スケートボードの上達には1にも2にも滑ること、これ以外にあり得ません。上手な人の動きにヒントを得ながら微調整し、ちょっと成長している自分に気がつく…その繰り返し。いくらかスキルアップしてくると、パート制作やメディア露出というチャンスに恵まれたりもします。そうとなるとよりさまざまなスケーターの滑りをインプットし、自身のスケートにアウトプットするという作業が必要になるわけです。あとは日々の積み重ねとセンス次第。その両者を兼ね備えた持ち主のスケートってやっぱり映像でも写真でも生でも見ていて気持ちが良く、イイ歳の大人が10歳そこらのキッズを見ても時にブチ喰らったりしてしまうんす。
他のスケーターからインスパイアされて、よりベターな方向を目指していくのが大前提としてありますが、スケートボードとはまた違うものからインスパイアされるってのもいいスパイスになるのかなと。最近自分が喰らったのは、とあるテニスプレーヤー。テニスなんてまるで門外漢な自分がたまたま知り得たにすぎないんですが、それはテニスのイメージをガラッと変えてくれるもの。マンスール・バーラミという人なのですが、イラン出身で現在67歳、フランスに移住しプロの選手として活躍していたらしい…とだけ聞くとインパクトに欠けるのですが、注目すべきは彼のエンターテインメント性。奇妙な打ち方やフェイント、時に奇声をあげたり、コートの脇にある椅子に座ってプレーを始めたり。ふざけ半分にも見えるプレーのオンパレードに観客も審判も笑いを隠せません。大きな大会というステージでこれだから肝の据わり方もハンパなし。スケートで例えるとSLSやTampaでのランにコフィンとか組み込んでいるようなもの。よく言われるのが、「スポーツと違い、ルールなんてないのがスケートボードの良さ」。それがどうだろう、我々スケーターって時に、いや少なからず見えない何かに縛られたスケートをしてしまいがち。スケートボードとは違いさまざまなルールが存在するであろうテニスの世界で、そのルールに則りながらも斬新なプレーを見せてくれている気がしてなりません。そんな姿になんだか刺激を貰ったというワケさ。

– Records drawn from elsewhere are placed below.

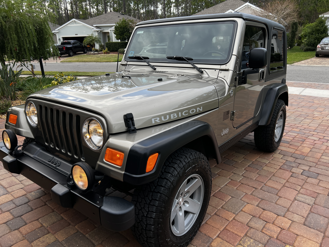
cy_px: 124
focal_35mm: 26
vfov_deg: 53.1
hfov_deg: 67.3
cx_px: 164
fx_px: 247
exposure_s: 1/318
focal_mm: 5.7
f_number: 1.5
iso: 50
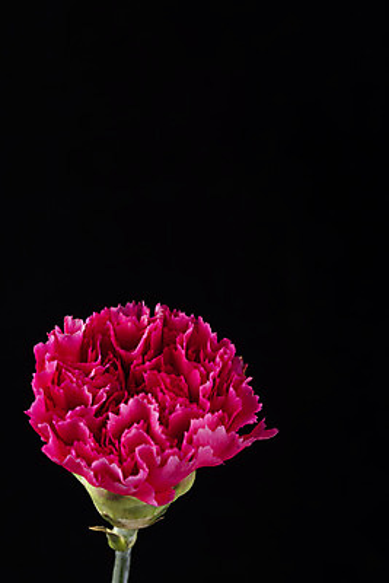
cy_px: 292
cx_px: 194
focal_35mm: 105
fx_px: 1700
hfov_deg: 13.1
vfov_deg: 19.4
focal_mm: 105
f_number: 14
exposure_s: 1/125
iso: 100
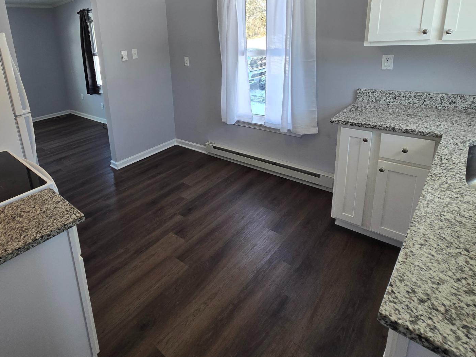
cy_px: 112
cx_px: 172
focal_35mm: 19
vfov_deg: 66.4
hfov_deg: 82.7
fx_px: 261
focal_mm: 2.2
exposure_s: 1/120
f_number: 2.2
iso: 64
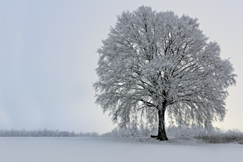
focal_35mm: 36
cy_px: 81
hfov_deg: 53.1
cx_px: 122
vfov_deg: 36.9
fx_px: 243
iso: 200
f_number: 8
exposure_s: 68
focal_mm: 24
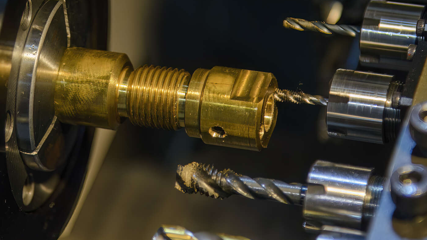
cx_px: 201
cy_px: 107
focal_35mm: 139
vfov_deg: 8.7
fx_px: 1574
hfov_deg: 15.4
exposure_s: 1/320
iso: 1250
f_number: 4
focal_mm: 120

67歳という年齢を考えると、その技術や身体のコンディションはシーンの先端で活躍する若いプレーヤーには敵わないはず。しかしそれはともかく、やっている本人が一番楽しそう。そしてプレーひとつで試合会場をコメディショーのように変えてしまう。そうだ、あわよくば僕もスケートボードひとつで人を笑わせることができる…そんなスケーターになってみたいものであります。もしなれなくても、いずれスキルや体力が落ちても、面白いと思えるものをインプットできるアンテナは常時フル勃起、面白くアウトプットしては人をニヤリとさせるようなスケーターでいたいって思うんすよね。